We had evolved beyond using force: Canopus had shown us this path long ago. (By this I mean the use of larger numbers of people, under duress, for tasks they found abhorrent or demeaning. This did not mean that we did not conscript for work that everyone agreed to find interesting – such as the Colonial Service.) It was not possible for us simply to round up the numbers we needed for mining, quarrying, building and so on, and then turn them into a prison population to do society’s dirty work.

In the preceding remarks to do with our condition during that time, I have not yet done more than mention the space drive, which was the greater part of our development – indeed, the motor that governed all our technical development.

Our crisis had its own built-in solution from the beginning. It was to increase our space fleets, our space personnel, our programme for the conquest of space. Our situation was not a static one, not self-limited. Though it certainly did have its limits: the war with Canopus was a result of this sudden restless drive outwards. The devastation caused, the vast numbers killed, certainly solved, or postponed, some problems. I am speaking now dispassionately, and without submission to sentimental considerations: it had not been our intention to use this way of reducing our surplus populations – but that was the result; not our intention to ruin whole planets, so that much labour would be needed to repair them – but that was what happened. These were the facts. But the inherent productivity and resources of our Empire were such that all this damage was soon and easily – looking at it from a long-term view – put right. The real lesson of this war was that we were not to be allowed to trespass on Canopean territory. Certain parts of the Galaxy were out of bounds. This meant that the planets available to us, at our then level of technical achievement, were limited: we had already conquered, or at least surveyed, them all. What was necessary was an expansion of our space technology so that greater areas of the Galaxy would become open to us. This is what happened; but this story does not concern us here: only the aspects of it that help to make clear the general situation then, which was, to sum up: a deep and indeed permanent and incurable crisis due to technical mastery, which could be alleviated only by a continuous expansion in space.

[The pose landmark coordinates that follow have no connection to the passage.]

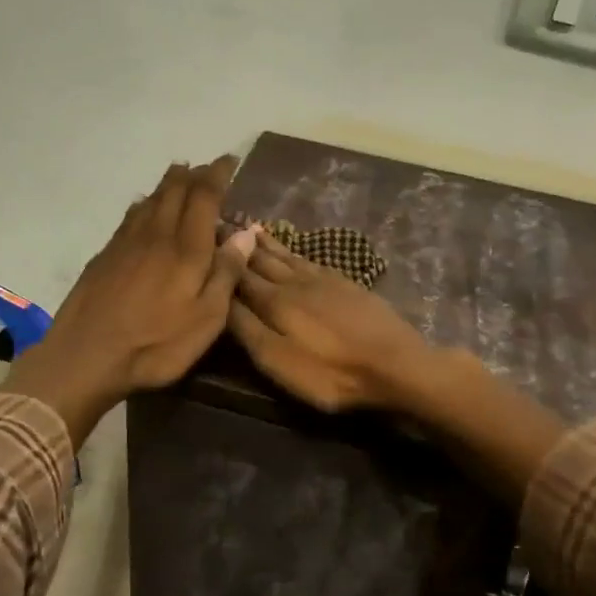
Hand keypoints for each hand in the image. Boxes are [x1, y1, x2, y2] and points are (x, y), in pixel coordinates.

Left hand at [2, 157, 255, 445]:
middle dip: (193, 175)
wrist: (86, 356)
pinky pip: (130, 217)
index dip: (218, 174)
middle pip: (174, 191)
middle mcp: (156, 235)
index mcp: (186, 248)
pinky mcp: (105, 256)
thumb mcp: (206, 319)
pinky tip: (144, 208)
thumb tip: (246, 232)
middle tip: (207, 167)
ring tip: (180, 176)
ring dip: (168, 184)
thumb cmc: (156, 345)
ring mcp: (125, 244)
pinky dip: (144, 204)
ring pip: (150, 200)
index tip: (230, 161)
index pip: (204, 196)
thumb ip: (226, 273)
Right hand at [227, 231, 441, 412]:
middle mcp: (294, 282)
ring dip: (266, 243)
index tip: (202, 237)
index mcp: (274, 301)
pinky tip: (293, 250)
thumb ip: (247, 329)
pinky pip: (311, 260)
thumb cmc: (330, 371)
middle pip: (261, 259)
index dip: (220, 258)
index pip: (238, 274)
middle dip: (239, 244)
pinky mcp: (346, 284)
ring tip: (250, 227)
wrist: (394, 363)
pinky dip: (295, 251)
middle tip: (220, 223)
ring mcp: (324, 280)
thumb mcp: (278, 361)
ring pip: (287, 256)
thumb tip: (220, 299)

I have now said enough to set the background to our experiments on Rohanda – which of course was only one of the planets being used in this way.

There are very few biosociological experiments that are not the result of natural development; whether they are set up deliberately or merely monitored as they unfold. Our first on Rohanda was imposed on us by necessity throughout and came definitely into the category of those that are observed during changes imposed by extraneous pressures.

I am starting with the Lombis, not because it was the first experiment but because it had long-term effects on the planet.